Ia menyebut hanya terjadi kesalahan pada draft surat yang perlu diperbaiki oleh Badan Kepegawaian Daerah (BKD) Kaltim.
“Bukan tertahan. Yang ada itu draft suratnya ada yang salah, jadi kami minta BKD memperbaikinya. Hanya perbaikan administrasi saja karena draftnya salah,” jelasnya, Selasa 31 Maret 2026.
Seno menambahkan, proses koreksi tersebut merupakan bagian dari tahapan administratif yang wajar agar dokumen yang diajukan benar-benar sesuai sebelum dilanjutkan ke tahap berikutnya.
Sementara itu, Gubernur Rudy Mas’ud memastikan, seluruh proses di tingkat provinsi kini telah selesai.

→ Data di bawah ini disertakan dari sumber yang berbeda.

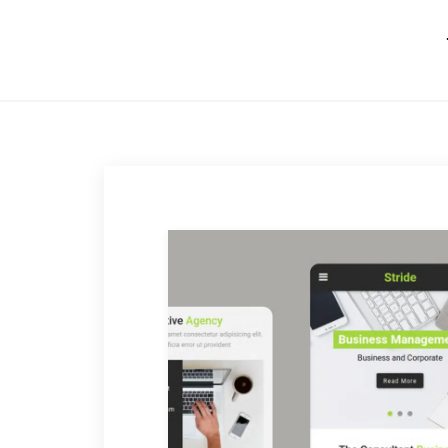
跳转到内容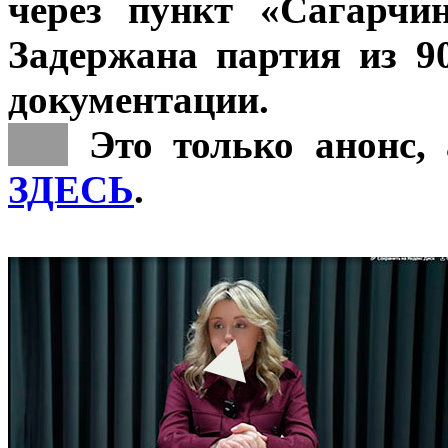
через пункт «Сагарчи
Задержана партия из 9
документации.
***
Это только анонс, 
ЗДЕСЬ
.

Ia menyebut dokumen pengusulan Sekda sudah ditandatangani dan diserahkan ke BKD Provinsi untuk segera diteruskan.
“Informasinya sudah selesai. Kemarin kami sudah tanda tangan, dan tadi pagi sudah diserahkan ke BKD Provinsi. Nanti ditindaklanjuti,” ujarnya.
Rudy juga menegaskan bahwa usulan yang diajukan merupakan calon Sekda definitif, bukan pelaksana tugas.
Hal ini penting untuk memberikan kepastian dalam struktur birokrasi Pemerintah Kota Samarinda ke depan.
“Yang masuk itu bukan Plt, tapi yang definitif. Jadi Insyaallah sudah beres, tinggal lanjut ke pusat,” kata Rudy.
Adapun, Tahapan selanjutnya adalah pengiriman berkas ke pemerintah pusat untuk mendapatkan persetujuan akhir, sebelum penetapan resmi dilakukan.
Pemerintah daerah berharap proses ini dapat berjalan cepat, agar kekosongan jabatan strategis tersebut segera terisi.
“Kalau diterima hari ini, dalam 2 hari bisa segera diproses,” pungkasnya.
Dengan mengerucutnya tiga nama kandidat dan rampungnya proses di tingkat provinsi, penentuan Sekda definitif Kota Samarinda kini tinggal menunggu keputusan pemerintah pusat sebagai tahap akhir dari seluruh rangkaian seleksi.